(Dataset records)
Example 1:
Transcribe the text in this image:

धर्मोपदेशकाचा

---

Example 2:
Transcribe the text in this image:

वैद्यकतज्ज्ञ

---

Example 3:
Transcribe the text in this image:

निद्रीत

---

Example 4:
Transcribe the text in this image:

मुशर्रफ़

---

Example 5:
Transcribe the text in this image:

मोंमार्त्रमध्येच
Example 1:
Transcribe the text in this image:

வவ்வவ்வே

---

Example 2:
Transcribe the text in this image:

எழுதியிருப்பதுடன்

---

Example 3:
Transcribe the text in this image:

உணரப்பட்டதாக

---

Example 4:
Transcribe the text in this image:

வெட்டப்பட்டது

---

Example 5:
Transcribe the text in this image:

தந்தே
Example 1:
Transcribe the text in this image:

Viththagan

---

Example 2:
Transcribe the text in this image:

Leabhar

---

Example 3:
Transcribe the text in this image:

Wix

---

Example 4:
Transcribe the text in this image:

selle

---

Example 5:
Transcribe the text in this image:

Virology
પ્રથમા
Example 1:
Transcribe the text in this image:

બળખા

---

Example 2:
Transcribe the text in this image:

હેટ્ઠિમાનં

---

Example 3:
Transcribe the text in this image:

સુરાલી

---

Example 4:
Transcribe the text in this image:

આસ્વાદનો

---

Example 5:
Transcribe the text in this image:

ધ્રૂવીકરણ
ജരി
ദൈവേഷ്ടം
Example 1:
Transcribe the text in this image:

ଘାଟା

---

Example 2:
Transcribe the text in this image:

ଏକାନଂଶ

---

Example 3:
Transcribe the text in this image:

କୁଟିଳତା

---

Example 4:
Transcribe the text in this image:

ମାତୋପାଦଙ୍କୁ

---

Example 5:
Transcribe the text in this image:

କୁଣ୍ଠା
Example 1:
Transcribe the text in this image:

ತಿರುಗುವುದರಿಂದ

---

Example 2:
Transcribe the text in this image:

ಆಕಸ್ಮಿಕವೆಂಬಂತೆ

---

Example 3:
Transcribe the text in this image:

### Work required:
Put every entry above into a numbered list, and leave out the blank lines.

### Solution to the exercise:
1. Example 1:
2. Transcribe the text in this image:
3. धर्मोपदेशकाचा
4. ---
5. Example 2:
6. Transcribe the text in this image:
7. वैद्यकतज्ज्ञ
8. ---
9. Example 3:
10. Transcribe the text in this image:
11. निद्रीत
12. ---
13. Example 4:
14. Transcribe the text in this image:
15. मुशर्रफ़
16. ---
17. Example 5:
18. Transcribe the text in this image:
19. मोंमार्त्रमध्येच
20. Example 1:
21. Transcribe the text in this image:
22. வவ்வவ்வே
23. ---
24. Example 2:
25. Transcribe the text in this image:
26. எழுதியிருப்பதுடன்
27. ---
28. Example 3:
29. Transcribe the text in this image:
30. உணரப்பட்டதாக
31. ---
32. Example 4:
33. Transcribe the text in this image:
34. வெட்டப்பட்டது
35. ---
36. Example 5:
37. Transcribe the text in this image:
38. தந்தே
39. Example 1:
40. Transcribe the text in this image:
41. Viththagan
42. ---
43. Example 2:
44. Transcribe the text in this image:
45. Leabhar
46. ---
47. Example 3:
48. Transcribe the text in this image:
49. Wix
50. ---
51. Example 4:
52. Transcribe the text in this image:
53. selle
54. ---
55. Example 5:
56. Transcribe the text in this image:
57. Virology
58. પ્રથમા
59. Example 1:
60. Transcribe the text in this image:
61. બળખા
62. ---
63. Example 2:
64. Transcribe the text in this image:
65. હેટ્ઠિમાનં
66. ---
67. Example 3:
68. Transcribe the text in this image:
69. સુરાલી
70. ---
71. Example 4:
72. Transcribe the text in this image:
73. આસ્વાદનો
74. ---
75. Example 5:
76. Transcribe the text in this image:
77. ધ્રૂવીકરણ
78. ജരി
79. ദൈവേഷ്ടം
80. Example 1:
81. Transcribe the text in this image:
82. ଘାଟା
83. ---
84. Example 2:
85. Transcribe the text in this image:
86. ଏକାନଂଶ
87. ---
88. Example 3:
89. Transcribe the text in this image:
90. କୁଟିଳତା
91. ---
92. Example 4:
93. Transcribe the text in this image:
94. ମାତୋପାଦଙ୍କୁ
95. ---
96. Example 5:
97. Transcribe the text in this image:
98. କୁଣ୍ଠା
99. Example 1:
100. Transcribe the text in this image:
101. ತಿರುಗುವುದರಿಂದ
102. ---
103. Example 2:
104. Transcribe the text in this image:
105. ಆಕಸ್ಮಿಕವೆಂಬಂತೆ
106. ---
107. Example 3:
108. Transcribe the text in this image:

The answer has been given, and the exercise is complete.